▶ _Tasks to complete_
• a. Name the three groups that interviewers sort people into, according to the page on U.S. unemployment numbers.
• b. Copy out the listing from the line with "scientific name: Polycera quadrilineata" to the line with "common name: Ribbed mussel", including both of those lines.

▶ _Page extract_
__________

The unemployment numbers for the United States came out yesterday and they seemed internally inconsistent. Payrolls increased by only 36,000 (a significant disappointment, since payrolls need to increase by 200,000 or more to make a dent in unemployment) but the unemployment rate dropped from 9.4% to 9%. The news, though, gives me a chance to talk about one of my favorite topics: sampling, statistics and standard error.
Staying on the unemployment numbers, it is worth examining how they are computed. The best source is the Bureau of Labor Statistics (BLS), which provides details on how it computes the numbers. What makes the unemployment numbers interesting is that the two numbers (payrolls and unemployment rate) are based upon different samples.
Unemployment rate: Here is the description of how the BLS computes this number:
http://www.bls.gov/cps/cps_htgm.htm
As the BLS points out, it uses a sample of 60,000 households, translating into about 110,000 individuals, to estimate the number of employed and unemployed people in the nation and computes the rate based upon that sample. It uses interviewers to classify these individuals into three groups -those that are employed, those that are unemployed and those that are not part of the work force (they are not employed but are not looking for work either).
Unemployment rate = Unemployed / (Employed + Unemployed)
Those who are not looking for work don't get counted.
Payroll: The BLS describes how it computes payroll numbers here:
http://www.bls.gov/bls/empsitquickguide.htm
This a survey of 140,000 businesses, with roughly 440,000 work sites, with adjustments for new businesses starting up and businesses exiting.
(Kudos to the BLS for transparency. They do an excellent job describing what they do as well as how and why they do it.)
If the last month, if the survey is to be believed, almost a half a million people decided to leave the workforce, shrinking the denominator. Thus, the abrupt drop in the unemployment rate. Since few people believe that this big a change could have occurred in January, we are seeing questions being raised and answers offered:
1. Is the sample size large enough?
Absolutely. As samples goes, these are both huge samples. To provide a contrast, the typical sample size for the polls that we see around presidential elections is 1000-2000.

__________

▶ _Exercise materials_

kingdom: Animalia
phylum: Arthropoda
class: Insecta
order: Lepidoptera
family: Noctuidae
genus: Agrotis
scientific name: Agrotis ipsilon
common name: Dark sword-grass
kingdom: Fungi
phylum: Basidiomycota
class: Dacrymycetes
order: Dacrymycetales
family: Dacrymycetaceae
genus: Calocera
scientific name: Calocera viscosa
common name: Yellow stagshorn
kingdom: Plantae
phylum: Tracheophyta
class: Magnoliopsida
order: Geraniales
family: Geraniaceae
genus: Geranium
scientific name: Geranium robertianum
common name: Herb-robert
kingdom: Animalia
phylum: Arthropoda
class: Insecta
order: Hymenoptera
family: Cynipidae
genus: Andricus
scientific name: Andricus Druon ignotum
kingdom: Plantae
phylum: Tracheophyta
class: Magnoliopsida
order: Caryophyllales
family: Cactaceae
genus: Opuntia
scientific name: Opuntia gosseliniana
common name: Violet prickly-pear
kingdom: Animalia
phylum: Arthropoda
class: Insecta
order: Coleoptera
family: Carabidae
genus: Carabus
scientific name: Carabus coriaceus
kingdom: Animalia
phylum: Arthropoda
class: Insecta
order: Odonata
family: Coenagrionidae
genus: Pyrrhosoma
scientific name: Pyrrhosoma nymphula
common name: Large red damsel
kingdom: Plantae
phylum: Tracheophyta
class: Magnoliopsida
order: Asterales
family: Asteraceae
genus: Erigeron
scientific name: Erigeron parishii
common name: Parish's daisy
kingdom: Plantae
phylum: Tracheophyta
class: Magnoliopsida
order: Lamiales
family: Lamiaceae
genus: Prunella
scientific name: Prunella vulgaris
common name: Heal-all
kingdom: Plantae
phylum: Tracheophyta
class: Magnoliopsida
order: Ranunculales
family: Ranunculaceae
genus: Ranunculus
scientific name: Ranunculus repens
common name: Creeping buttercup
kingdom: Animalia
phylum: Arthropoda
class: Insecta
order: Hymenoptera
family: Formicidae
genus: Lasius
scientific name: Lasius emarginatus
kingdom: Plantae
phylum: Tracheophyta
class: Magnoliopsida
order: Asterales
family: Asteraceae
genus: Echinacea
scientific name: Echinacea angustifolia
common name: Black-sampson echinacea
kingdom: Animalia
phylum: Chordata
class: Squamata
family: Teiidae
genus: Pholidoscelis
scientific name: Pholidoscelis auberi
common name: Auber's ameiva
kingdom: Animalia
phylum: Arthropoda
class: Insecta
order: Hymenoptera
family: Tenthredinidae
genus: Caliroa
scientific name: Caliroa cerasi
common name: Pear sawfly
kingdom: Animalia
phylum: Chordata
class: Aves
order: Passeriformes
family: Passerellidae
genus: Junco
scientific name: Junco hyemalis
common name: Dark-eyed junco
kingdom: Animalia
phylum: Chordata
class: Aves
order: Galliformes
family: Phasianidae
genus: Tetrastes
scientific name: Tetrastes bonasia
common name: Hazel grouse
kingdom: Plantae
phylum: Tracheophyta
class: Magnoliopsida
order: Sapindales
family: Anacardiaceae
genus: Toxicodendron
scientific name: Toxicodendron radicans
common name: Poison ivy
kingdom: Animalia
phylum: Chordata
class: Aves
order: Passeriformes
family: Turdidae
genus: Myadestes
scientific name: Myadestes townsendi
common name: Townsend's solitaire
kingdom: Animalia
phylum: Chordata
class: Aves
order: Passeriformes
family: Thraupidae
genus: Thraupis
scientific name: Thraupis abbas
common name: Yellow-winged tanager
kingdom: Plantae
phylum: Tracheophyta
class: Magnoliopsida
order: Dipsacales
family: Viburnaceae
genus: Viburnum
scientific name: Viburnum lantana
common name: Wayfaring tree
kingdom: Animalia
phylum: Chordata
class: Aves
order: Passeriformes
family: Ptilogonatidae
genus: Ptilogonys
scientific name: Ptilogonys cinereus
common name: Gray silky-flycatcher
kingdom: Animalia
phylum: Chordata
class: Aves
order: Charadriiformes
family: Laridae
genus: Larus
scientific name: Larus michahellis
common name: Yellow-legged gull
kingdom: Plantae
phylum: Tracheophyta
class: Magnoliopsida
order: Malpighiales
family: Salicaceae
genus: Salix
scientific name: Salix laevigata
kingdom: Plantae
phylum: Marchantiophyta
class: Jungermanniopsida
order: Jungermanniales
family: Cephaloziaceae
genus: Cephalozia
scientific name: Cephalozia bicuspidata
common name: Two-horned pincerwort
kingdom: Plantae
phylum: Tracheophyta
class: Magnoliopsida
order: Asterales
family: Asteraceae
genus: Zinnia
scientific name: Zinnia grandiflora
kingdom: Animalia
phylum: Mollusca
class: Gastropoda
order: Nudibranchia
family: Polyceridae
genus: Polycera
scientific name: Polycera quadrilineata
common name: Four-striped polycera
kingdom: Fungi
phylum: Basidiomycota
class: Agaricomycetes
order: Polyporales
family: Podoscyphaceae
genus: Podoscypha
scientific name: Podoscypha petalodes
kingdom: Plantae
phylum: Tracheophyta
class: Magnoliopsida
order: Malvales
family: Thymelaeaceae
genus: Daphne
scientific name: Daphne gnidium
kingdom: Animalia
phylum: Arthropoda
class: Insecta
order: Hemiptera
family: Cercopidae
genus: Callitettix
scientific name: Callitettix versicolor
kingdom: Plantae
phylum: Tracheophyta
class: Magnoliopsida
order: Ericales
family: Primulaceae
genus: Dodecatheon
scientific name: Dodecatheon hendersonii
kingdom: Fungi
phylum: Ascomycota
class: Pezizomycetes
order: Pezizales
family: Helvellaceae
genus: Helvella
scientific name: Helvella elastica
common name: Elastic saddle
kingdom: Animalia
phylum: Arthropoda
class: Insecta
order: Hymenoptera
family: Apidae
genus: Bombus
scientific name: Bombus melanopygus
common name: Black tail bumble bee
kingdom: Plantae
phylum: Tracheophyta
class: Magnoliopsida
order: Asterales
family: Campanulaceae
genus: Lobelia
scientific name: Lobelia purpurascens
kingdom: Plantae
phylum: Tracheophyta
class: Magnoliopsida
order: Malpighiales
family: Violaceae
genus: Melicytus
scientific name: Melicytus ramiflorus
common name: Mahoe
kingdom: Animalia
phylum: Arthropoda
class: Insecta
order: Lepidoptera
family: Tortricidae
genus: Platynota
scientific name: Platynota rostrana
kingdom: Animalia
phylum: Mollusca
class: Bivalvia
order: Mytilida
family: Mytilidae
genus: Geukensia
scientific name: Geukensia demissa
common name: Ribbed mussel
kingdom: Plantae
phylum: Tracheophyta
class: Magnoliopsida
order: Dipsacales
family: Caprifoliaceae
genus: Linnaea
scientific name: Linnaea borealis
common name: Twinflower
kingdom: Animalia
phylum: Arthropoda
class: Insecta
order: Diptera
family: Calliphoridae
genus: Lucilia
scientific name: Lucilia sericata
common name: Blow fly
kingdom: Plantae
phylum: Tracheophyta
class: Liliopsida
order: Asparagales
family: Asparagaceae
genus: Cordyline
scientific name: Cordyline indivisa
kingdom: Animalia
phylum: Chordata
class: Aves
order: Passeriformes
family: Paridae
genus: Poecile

__________

▶ _List of solutions_
• a.
1. Those who are employed
2. Those who are unemployed
3. Those who are not part of the work force (not employed, but not looking for work either)

• b.
scientific name: Polycera quadrilineata
common name: Four-striped polycera
kingdom: Fungi
phylum: Basidiomycota
class: Agaricomycetes
order: Polyporales
family: Podoscyphaceae
genus: Podoscypha
scientific name: Podoscypha petalodes
kingdom: Plantae
phylum: Tracheophyta
class: Magnoliopsida
order: Malvales
family: Thymelaeaceae
genus: Daphne
scientific name: Daphne gnidium
kingdom: Animalia
phylum: Arthropoda
class: Insecta
order: Hemiptera
family: Cercopidae
genus: Callitettix
scientific name: Callitettix versicolor
kingdom: Plantae
phylum: Tracheophyta
class: Magnoliopsida
order: Ericales
family: Primulaceae
genus: Dodecatheon
scientific name: Dodecatheon hendersonii
kingdom: Fungi
phylum: Ascomycota
class: Pezizomycetes
order: Pezizales
family: Helvellaceae
genus: Helvella
scientific name: Helvella elastica
common name: Elastic saddle
kingdom: Animalia
phylum: Arthropoda
class: Insecta
order: Hymenoptera
family: Apidae
genus: Bombus
scientific name: Bombus melanopygus
common name: Black tail bumble bee
kingdom: Plantae
phylum: Tracheophyta
class: Magnoliopsida
order: Asterales
family: Campanulaceae
genus: Lobelia
scientific name: Lobelia purpurascens
kingdom: Plantae
phylum: Tracheophyta
class: Magnoliopsida
order: Malpighiales
family: Violaceae
genus: Melicytus
scientific name: Melicytus ramiflorus
common name: Mahoe
kingdom: Animalia
phylum: Arthropoda
class: Insecta
order: Lepidoptera
family: Tortricidae
genus: Platynota
scientific name: Platynota rostrana
kingdom: Animalia
phylum: Mollusca
class: Bivalvia
order: Mytilida
family: Mytilidae
genus: Geukensia
scientific name: Geukensia demissa
common name: Ribbed mussel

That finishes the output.